Manchester Pharmacy School , University of Manchester , Manchester M13 9PL , United Kingdom.
School of Chemical Engineering and Analytical Science , University of Manchester , Manchester M1 7DN , United Kingdom.
Mol Pharm. 2019 Dec 2;16(12):4775-4786. doi: 10.1021/acs.molpharmaceut.9b00430. Epub 2019 Nov 11.
The coformulation of monoclonal antibody (mAb) mixtures provides an attractive route to achieving therapeutic efficacy where the targeting of multiple epitopes is necessary. Controlling and predicting the behavior of such mixtures requires elucidating the molecular basis for the self- and cross-protein-protein interactions and how they depend on solution variables. While self-interactions are now beginning to be well understood, systematic studies of cross-interactions between mAbs in solution do not exist. Here, we have used static light scattering to measure the set of self- and cross-osmotic second virial coefficients in a solution containing a mixture of two mAbs, mAbA and mAbB, as a function of ionic strength and pH. mAbB exhibits strong association at a low ionic strength, which is attributed to an electrostatic attraction that is enhanced by the presence of a strong short-ranged attraction of nonelectrostatic origin. Under all solution conditions, the measured cross-interactions are intermediate self-interactions and follow similar patterns of behavior. There is a strong electrostatic attraction at higher pH values, reflecting the behavior of mAbB. Protein-protein interactions become more attractive with an increasing pH due to reducing the overall protein net charges, an effect that is attenuated with an increasing ionic strength due to the screening of electrostatic interactions. Under moderate ionic strength conditions, the reduced cross-virial coefficient, which reflects only the energetic contribution to protein-protein interactions, is given by a geometric average of the corresponding self-coefficients. We show the relationship can be rationalized using a patchy sphere model, where the interaction energy between sites and is given by the arithmetic mean of the and interactions. The geometric mean does not necessarily apply to all mAb mixtures and is expected to break down at a lower ionic strength due to the nonadditivity of electrostatic interactions.

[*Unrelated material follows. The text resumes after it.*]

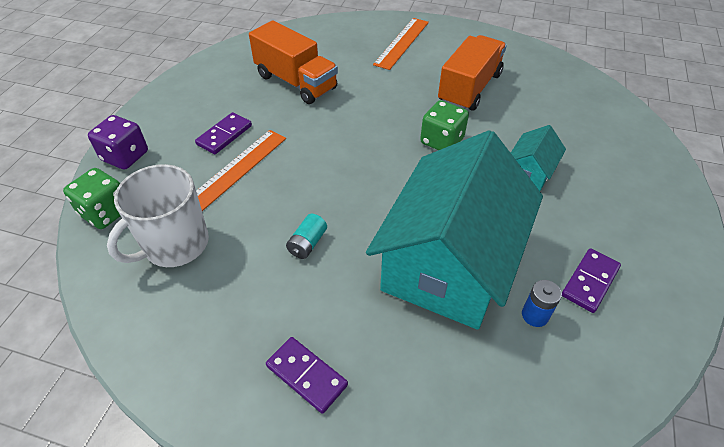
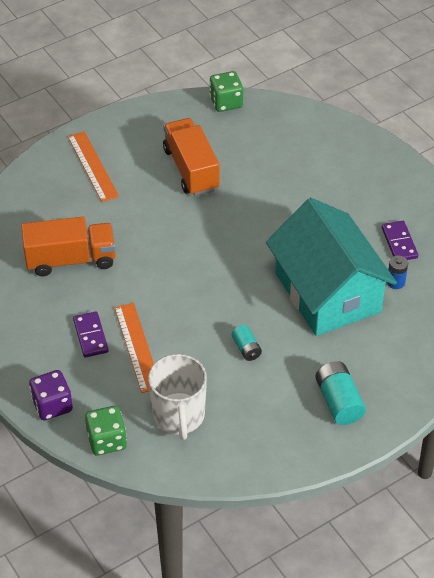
camera: 50 degrees left, 0 degrees up
purple domino [266,337,348,414] -> turquoise battery [315,361,366,425]
green dice [420,100,469,150] -> green dice moved to [209,71,243,112]
turquoise house [511,125,566,191] -> none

单克隆抗体 (mAb) 混合物的共配方为实现治疗效果提供了一条有吸引力的途径,因为需要靶向多个表位。控制和预测此类混合物的行为需要阐明自蛋白-蛋白相互作用和它们如何依赖于溶液变量的分子基础。虽然自相互作用现在开始得到很好的理解,但在溶液中 mAbs 之间的交叉相互作用的系统研究尚不存在。在这里,我们使用静态光散射来测量包含两种 mAb(mAbA 和 mAbB)混合物的溶液中自和交叉渗透压第二维里系数的集合,作为离子强度和 pH 的函数。mAbB 在低离子强度下表现出强烈的缔合,这归因于静电吸引,而这种静电吸引通过存在强的短程非静电来源的吸引力而增强。在所有溶液条件下,测量的交叉相互作用处于中间自相互作用,并且表现出相似的行为模式。在较高 pH 值下存在强烈的静电吸引,这反映了 mAbB 的行为。由于减少蛋白质的总净电荷,蛋白质-蛋白质相互作用随着 pH 值的增加而变得更具吸引力,这种效应随着离子强度的增加而减弱,因为静电相互作用的屏蔽。在中等离子强度条件下,仅反映蛋白质-蛋白质相互作用的能量贡献的减小交叉维里系数由相应自系数的几何平均值给出。我们表明,该关系可以用带补丁的球体模型来合理化,其中位点 和 之间的相互作用能由 和 相互作用的算术平均值给出。几何平均值不一定适用于所有 mAb 混合物,并且由于静电相互作用的不可加性,预计在较低的离子强度下会失效。